Around the System and Development》データと文字コード(6)ISO-2022-JP
カテゴリー
テキスト/フォント, Around the System and Development
作成日
2002/3/20 19:7:44
作成者
新居雅行
いままで、いろいろな漢字コードの話をしてきたが、その話を受けて、ISO-2022-JPの説明をしなければならない。ISO-2022-JPはメールのデータフォーマットあたりででくるので、目にすることも多いかもしれないが、単純にこれをJISコードであるというのはやや間違いである。そもそも、ISO-2022というのは、文字コードの体系の中で言えば、平たく言えばエスケープシーケンスの規格である。さまざまな文字コード体系を切り替えるにはどうするかといったことを子細に規定した規格である。そこでは、JISとかASCIIといった問題ではなく、汎用的なデータの扱いが定義されている。 こうした規格がある中、インターネットの普及とともに、インターネットで日本語をやり取りすることを可能にするコード体系の必要性が生じた。90年代前半のことであり、当時は、インターネットの通信は7ビットでも問題がないようにするということが基本であった。まず、漢字の表現はJISコードがちょうど7ビット×2だったのでちょうどいい。ただし、新JISと旧JISで同じコードなのに文字が違う場合があることから、これらを明白に区別することを意図した。また、アルファベットや数字の表現にはASCIIコードを利用するのであるが、一方で、JIS X 0201もある。これらをまとめたのがISO-2022-JPなのである。ここで、1バイトのコードでも7ビットを原則と考えれば、JIS X 0201に定義されているいわゆる「半角カナ」つまり、A0H〜DFHまでの文字コードは排除される。従って、ISO-2022-JPにおけるJIS X 0201というのは、その中の7ビットで表現可能な範囲の文字だけという限定されているのである。そして、ここで、4つのコード体系、つまり、新JIS、旧JIS、ASCII、限定されたJIS X 0201が集まった。それらの切り替えを、決められたエスケープシーケンスで行うというわけだ。 つまり、これまでも、JISコードで漢字を表現するとき、そこにASCIIコードの文字を混入させるために、エスケープシーケンスを使っていたが、そうした暗黙の複合コード体系を、1つにきちんとまとめたのがISO-2022-JPであるとも言えなくもない。また、エスケープシーケンスとして使っているコード群も従来と違いがないわけではなく、みかけ上は、今までの「JISコードで記述した文字列」とまったく同じになっているのである。ただ、新JISと旧JISを切り替えたり、あるいは同じコードでもASCIIならバックススラッシュだけど、JIS X 0201では¥記号といった場合でも、その気になれば切り替えることができるというわけである。もっとも、うして切り替えてきちんとISO-2022-JPにのっとったデータを作ったところで、たとえばそれを受信して保存する段階でシフトJISにしてしまうと、結果的にバックスラッシュか¥のどちらかにせざるを得なくなるのである。

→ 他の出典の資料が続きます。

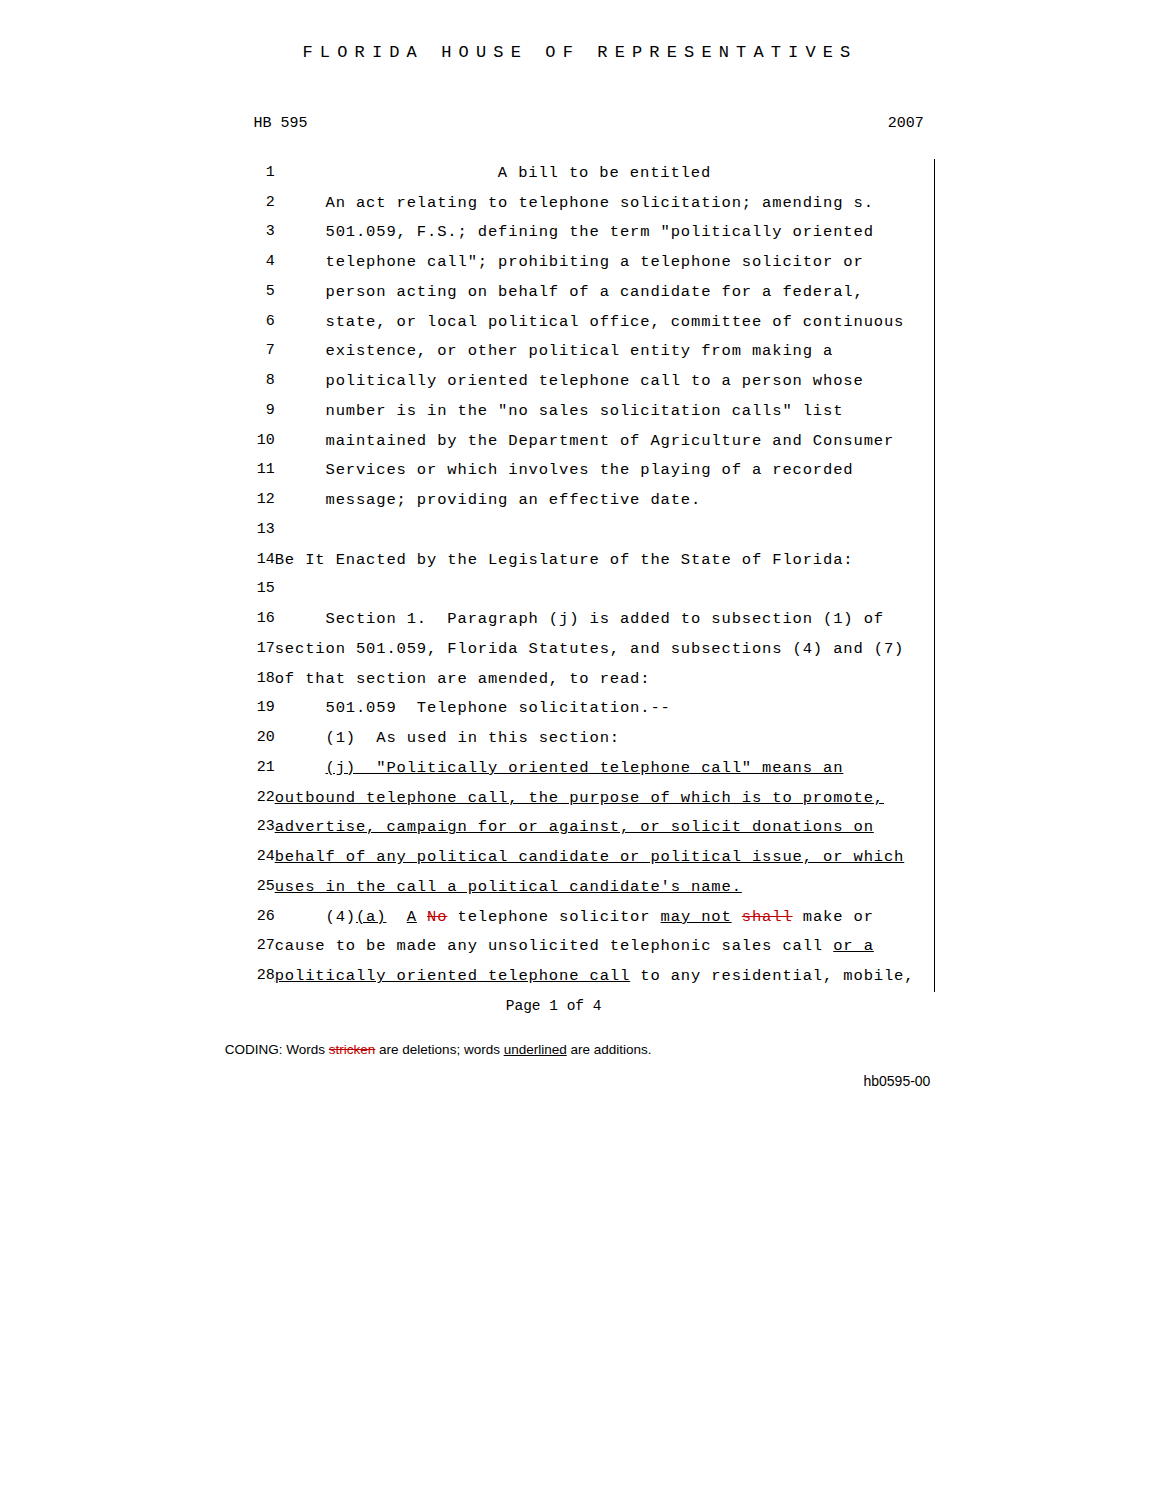FLORIDA HOUSE OF REPRESENTATIVES
HB 595 2007
| 1 | A bill to be entitled |
| 2 | An act relating to telephone solicitation; amending s. |
| 3 | 501.059, F.S.; defining the term "politically oriented |
| 4 | telephone call"; prohibiting a telephone solicitor or |
| 5 | person acting on behalf of a candidate for a federal, |
| 6 | state, or local political office, committee of continuous |
| 7 | existence, or other political entity from making a |
| 8 | politically oriented telephone call to a person whose |
| 9 | number is in the "no sales solicitation calls" list |
| 10 | maintained by the Department of Agriculture and Consumer |
| 11 | Services or which involves the playing of a recorded |
| 12 | message; providing an effective date. |
| 13 | |
| 14 | Be It Enacted by the Legislature of the State of Florida: |
| 15 | |
| 16 | Section 1. Paragraph (j) is added to subsection (1) of |
| 17 | section 501.059, Florida Statutes, and subsections (4) and (7) |
| 18 | of that section are amended, to read: |
| 19 | 501.059 Telephone solicitation.-- |
| 20 | (1) As used in this section: |
| 21 | (j) "Politically oriented telephone call" means an |
| 22 | outbound telephone call, the purpose of which is to promote, |
| 23 | advertise, campaign for or against, or solicit donations on |
| 24 | behalf of any political candidate or political issue, or which |
| 25 | uses in the call a political candidate's name. |
| 26 | (4) (a) A No telephone solicitor may not shall make or |
| 27 | cause to be made any unsolicited telephonic sales call or a |
| 28 | politically oriented telephone call to any residential, mobile, |
Page 1 of 4
CODING: Words stricken are deletions; words underlined are additions.
hb0595-00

文字列については、さらにここからUnicodeという長い長い説明が必要になるが、残念ながら、それを説明している余裕がない。おおまかなところを説明しておこう。Unicodeは、世界中にある文字にそれぞれ番号を割り振ることで、文字列データの他言語対応を可能にするものだ。もともと英語のことしか考慮していない文字コード体系を世界の言語に対応させようというものである。日本語、韓国語、中国語といった文字の種類がたくさんある言語のことを考えて、当初は16ビットの番号をつけるということになっていたが、さらにいろいろな事情で32ビットに拡張されるなど、まだ固まり切ったものではない。それに、単に文字にコードを割り振るということだけでも、言語ごとの複雑な事情が絡む。英語はアルファベットで構成されるという非常にシンプルだが、日本語独特の複雑さは当然御存じのことだろう。たとえば、人名では「斉藤」「斎藤」などのバリエーションがあるし、日本語と中国語で同じに見える文字が、はたして文字として同じなのか違うのかといった議論など、Unicodeにまつわる問題はたくさんある。 人名ではある意味では同じ文字なのに、実にさまざまなバリエーションがある。それは、発音するという意味では同じでも、固体識別に使う上では違うものである。だから、それぞれ違う文字である。それらの文字を全部別々のコードに割り当てるというシンプルな考え方もあれば、それをある程度にしぼってつまりは微妙な違いでも同じ文字と見ようとするという考え方もある。こうした、コードとどんな文字が割り当てられるのかと言ったことは、ABC…に順番に番号を振るといった事情を超え、結果的に文化的な背景の議論になってしまったり、さらにはよく言われる「宗教的」な議論にもなりがちである。議論は必要だけど、固まらない規格ほど無意味なものはないだけに、早急に決めてしまうことが先決だという考え方もあるだろう。とにかく、Unicodeの世界に入ると、割り切れないことが出てきてしまうということである。 ただそれでも、プログラミングを行う上では、Unicodeの存在を抜きにして語れなくなってしまった。OSの内部は、もはや、Unicodeをベースにして動いているのは、Mac OS XもWIndowsも同様である。そして、プログラミングでの問題点は、結果的に作るプログラムの内容に対応して、必ずしも他のひとたちと問題は一致しないだろうし、利害も一致しないかもしれない。こうして、業界内で対立が生まれるということもある。そうしてUnicodeと言えば、みんな腰が引けてしまうという状況になってしまったのである。